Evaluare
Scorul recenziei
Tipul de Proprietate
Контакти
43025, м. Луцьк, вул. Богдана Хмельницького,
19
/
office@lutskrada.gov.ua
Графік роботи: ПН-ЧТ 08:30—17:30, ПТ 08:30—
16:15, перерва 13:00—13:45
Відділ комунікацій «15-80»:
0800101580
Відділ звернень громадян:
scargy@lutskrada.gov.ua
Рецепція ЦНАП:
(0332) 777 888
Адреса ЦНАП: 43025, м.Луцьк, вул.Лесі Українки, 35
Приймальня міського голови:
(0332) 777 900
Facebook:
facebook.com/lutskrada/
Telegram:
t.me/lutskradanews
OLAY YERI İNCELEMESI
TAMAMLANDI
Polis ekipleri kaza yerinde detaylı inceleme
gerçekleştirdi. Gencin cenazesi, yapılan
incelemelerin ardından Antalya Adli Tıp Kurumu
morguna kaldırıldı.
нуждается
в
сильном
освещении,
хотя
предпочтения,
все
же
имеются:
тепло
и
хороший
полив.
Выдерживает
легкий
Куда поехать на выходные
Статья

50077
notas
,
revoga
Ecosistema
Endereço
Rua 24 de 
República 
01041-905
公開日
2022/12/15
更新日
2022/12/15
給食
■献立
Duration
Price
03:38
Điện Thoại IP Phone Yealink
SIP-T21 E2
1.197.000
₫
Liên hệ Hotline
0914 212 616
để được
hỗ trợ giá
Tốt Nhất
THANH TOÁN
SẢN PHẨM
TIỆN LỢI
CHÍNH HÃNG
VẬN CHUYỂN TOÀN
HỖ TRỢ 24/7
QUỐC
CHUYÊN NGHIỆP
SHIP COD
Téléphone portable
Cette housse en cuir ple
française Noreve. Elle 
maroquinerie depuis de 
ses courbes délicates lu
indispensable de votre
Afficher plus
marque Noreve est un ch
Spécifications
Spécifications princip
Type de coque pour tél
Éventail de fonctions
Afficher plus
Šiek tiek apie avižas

* Task details *
Determine the number of lines in the listing that hold the word "Відділ", and supply that number and nothing further.

* Result for this exercise *
2